Provided passage:
The lack of political will to introduce difficult yet critical reforms has left Lebanon with a collapsed banking sector, eroding public services, deteriorating infrastructure and worsening poverty, the International Monetary Fund staff said.
The country has not undertaken the urgently needed reforms, and this will weigh on its economy for years to come, the fund's staff said on Friday after meeting Lebanese authorities.
Ernesto Ramirez Rigo, the IMF mission's chief, said Lebanon’s inflation remains in “triple digits, further compressing real incomes.
Foreign exchange reserves continued to decline in the first half of the year, "including due to Banque du Liban's financing of quasi-fiscal operations and the large current account deficit”, he added.
Lebanon is grappling with a financial crisis that the World Bank has called one of the worst globally since the middle of the 19th century.
The banking sector is facing more than $70 billion in losses, the currency lost more than 90 per cent of its value and the country defaulted on its debt in 2019 for the first time in its history.
Lebanon has yet to enforce critical structural and financial reforms required to unlock $3 billion of assistance from the International Monetary Fund, as well as billions in aid from other international donors, due to a lack of consensus among politicians.
Last month, the country marked the third anniversary of the deadly Beirut Port blast on August 4, 2020. The explosion killed more than 200 people and injured about 7,000. It caused damage estimated at $15 billion as large areas of the capital were destroyed, leaving about 300,000 people homeless.
It occurred after a stock of ammonium nitrate – stored at the port for years – caught fire.

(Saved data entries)
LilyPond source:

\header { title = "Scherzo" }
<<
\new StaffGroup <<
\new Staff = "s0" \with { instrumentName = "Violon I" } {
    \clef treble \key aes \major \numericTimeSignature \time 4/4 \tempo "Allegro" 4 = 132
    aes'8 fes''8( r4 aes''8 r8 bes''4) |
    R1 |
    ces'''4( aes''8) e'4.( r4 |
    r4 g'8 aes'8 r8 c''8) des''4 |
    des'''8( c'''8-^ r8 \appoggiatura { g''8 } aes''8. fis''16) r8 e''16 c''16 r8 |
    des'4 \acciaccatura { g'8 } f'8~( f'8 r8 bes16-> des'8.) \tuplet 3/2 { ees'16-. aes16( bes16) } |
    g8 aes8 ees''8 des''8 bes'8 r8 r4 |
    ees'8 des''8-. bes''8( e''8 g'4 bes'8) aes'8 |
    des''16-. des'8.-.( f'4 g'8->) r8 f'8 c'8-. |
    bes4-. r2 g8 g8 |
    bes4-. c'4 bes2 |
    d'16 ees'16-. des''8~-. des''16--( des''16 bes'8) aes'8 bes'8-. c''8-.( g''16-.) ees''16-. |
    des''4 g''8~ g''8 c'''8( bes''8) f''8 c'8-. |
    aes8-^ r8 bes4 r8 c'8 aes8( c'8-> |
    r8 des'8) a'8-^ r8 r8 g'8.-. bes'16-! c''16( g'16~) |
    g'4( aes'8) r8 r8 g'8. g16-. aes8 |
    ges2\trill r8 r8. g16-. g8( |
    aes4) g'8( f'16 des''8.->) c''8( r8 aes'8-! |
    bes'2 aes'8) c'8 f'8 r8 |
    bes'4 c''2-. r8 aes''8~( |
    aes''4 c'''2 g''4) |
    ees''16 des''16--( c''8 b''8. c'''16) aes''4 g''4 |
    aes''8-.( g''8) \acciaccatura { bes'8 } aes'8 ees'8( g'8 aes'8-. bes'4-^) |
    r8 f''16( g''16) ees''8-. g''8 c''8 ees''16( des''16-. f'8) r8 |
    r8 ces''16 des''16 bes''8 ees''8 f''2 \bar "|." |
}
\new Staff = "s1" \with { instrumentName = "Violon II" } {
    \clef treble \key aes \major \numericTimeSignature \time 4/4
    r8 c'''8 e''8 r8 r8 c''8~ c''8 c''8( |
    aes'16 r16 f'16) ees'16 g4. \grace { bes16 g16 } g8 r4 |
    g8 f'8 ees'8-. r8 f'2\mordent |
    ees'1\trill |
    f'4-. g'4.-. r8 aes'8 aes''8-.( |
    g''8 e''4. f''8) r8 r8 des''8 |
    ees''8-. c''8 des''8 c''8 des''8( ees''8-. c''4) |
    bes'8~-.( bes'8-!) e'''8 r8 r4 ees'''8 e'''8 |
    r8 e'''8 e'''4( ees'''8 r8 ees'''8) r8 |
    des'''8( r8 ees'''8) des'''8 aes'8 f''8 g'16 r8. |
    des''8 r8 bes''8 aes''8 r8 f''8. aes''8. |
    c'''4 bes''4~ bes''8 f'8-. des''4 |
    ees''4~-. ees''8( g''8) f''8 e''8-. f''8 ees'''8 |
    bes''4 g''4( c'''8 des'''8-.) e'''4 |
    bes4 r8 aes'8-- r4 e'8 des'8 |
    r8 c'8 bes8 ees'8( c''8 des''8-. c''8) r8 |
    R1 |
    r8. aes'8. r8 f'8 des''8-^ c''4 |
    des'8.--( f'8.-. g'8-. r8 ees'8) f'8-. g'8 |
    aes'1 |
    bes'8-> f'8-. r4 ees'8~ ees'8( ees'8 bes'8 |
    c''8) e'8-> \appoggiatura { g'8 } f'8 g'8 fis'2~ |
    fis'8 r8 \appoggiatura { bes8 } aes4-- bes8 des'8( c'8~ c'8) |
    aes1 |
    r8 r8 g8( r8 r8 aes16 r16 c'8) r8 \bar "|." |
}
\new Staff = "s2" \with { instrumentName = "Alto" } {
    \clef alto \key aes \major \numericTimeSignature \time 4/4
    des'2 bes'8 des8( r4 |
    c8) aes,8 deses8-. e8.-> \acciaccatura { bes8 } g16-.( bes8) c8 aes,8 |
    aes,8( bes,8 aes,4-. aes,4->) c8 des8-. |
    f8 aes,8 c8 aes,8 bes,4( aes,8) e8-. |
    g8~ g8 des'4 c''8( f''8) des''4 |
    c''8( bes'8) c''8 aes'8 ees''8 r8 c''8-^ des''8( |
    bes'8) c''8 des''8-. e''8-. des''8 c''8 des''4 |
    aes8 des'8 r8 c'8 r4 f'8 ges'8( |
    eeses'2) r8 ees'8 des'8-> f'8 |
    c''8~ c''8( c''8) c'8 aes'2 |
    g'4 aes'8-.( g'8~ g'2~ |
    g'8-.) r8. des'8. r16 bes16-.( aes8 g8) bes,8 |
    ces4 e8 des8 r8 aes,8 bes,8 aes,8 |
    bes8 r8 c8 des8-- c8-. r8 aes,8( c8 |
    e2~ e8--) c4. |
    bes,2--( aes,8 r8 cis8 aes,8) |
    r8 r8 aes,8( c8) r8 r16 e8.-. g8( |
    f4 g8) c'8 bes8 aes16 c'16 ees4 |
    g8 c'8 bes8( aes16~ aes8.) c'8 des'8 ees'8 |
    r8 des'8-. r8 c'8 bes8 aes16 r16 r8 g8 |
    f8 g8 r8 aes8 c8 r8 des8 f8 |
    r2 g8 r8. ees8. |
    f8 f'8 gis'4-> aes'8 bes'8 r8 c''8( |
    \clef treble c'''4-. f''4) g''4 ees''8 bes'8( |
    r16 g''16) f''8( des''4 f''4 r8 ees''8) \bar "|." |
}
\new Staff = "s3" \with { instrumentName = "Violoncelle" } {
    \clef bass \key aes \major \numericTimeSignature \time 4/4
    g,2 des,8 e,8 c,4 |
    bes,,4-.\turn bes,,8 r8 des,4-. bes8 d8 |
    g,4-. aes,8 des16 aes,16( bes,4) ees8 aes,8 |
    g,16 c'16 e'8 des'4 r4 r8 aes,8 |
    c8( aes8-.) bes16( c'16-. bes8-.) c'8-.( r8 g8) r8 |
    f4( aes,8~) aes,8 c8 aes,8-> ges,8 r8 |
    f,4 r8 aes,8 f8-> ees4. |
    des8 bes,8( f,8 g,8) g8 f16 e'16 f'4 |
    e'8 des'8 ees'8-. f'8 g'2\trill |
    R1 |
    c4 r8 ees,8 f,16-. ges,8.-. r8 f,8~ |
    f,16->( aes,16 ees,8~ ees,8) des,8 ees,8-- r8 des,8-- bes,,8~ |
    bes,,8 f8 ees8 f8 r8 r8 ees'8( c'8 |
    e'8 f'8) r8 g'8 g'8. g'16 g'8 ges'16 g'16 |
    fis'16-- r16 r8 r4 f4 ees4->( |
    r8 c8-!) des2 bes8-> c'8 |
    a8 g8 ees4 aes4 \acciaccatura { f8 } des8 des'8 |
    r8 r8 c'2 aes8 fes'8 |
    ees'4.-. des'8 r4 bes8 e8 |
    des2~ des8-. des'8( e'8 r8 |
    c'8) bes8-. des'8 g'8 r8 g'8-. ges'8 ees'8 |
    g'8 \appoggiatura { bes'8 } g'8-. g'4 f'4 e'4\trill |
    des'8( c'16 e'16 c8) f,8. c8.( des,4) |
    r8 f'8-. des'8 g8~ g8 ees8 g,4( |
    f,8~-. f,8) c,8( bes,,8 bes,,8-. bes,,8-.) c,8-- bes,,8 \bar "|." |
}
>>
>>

Problems to work on:
1 – Decide whether each statement below agrees with the article on Lebanon's economic crisis, answering yes or no and quoting the words from the article that settle it. (a) The IMF staff met Lebanese authorities on a Friday. (b) Lebanon had defaulted on its debt several times before 2019. (c) The Beirut Port explosion left about 300,000 people homeless.
2 – Render this sentence from the article on Lebanon's economic crisis in Spanish: "Lebanon is grappling with a financial crisis that the World Bank has called one of the worst globally since the middle of the 19th century."
3 – Extend the article on Lebanon's economic crisis, picking up right after its final sentence.

Results for the exercise:
1 –
(a) Yes: "the fund's staff said on Friday after meeting Lebanese authorities"
(b) No: "the country defaulted on its debt in 2019 for the first time in its history"
(c) Yes: "leaving about 300,000 people homeless"

2 – Líbano está lidiando con una crisis financiera que el Banco Mundial ha calificado como una de las peores a nivel mundial desde mediados del siglo XIX.

3 –
This came as Lebanon was already grappling with a financial meltdown that started in 2019 and exacerbated by the Covid-19 pandemic. The economy has deteriorated further since, with triple-digit inflation rates and thousands of families facing poverty.
Lebanon's interim central bank governor Wassim Mansouri, who took on the role after Riad Salameh's 30-year tenure ended on July 31, had previously urged the government to undertake long-delayed reforms to address the deep financial crisis.
The IMF staff said the recent decisions taken by the BdL’s new leadership to phase out the Sayrafa platform, establish a reputable and transparent foreign exchange trading platform, end the drawdown of FX reserves, curb monetary financing, and enhance financial transparency are steps in the right direction.
“Building on this progress, there is now the opportunity for comprehensive reforms to strengthen BdL's governance, accounting, and foreign exchange operations in line with international best practices. Moreover, all official exchange rates should be unified at the market exchange rate,” they said.
IMF representatives suggested implementing a coherent fiscal strategy to restore debt sustainability and create space for social and infrastructure spending.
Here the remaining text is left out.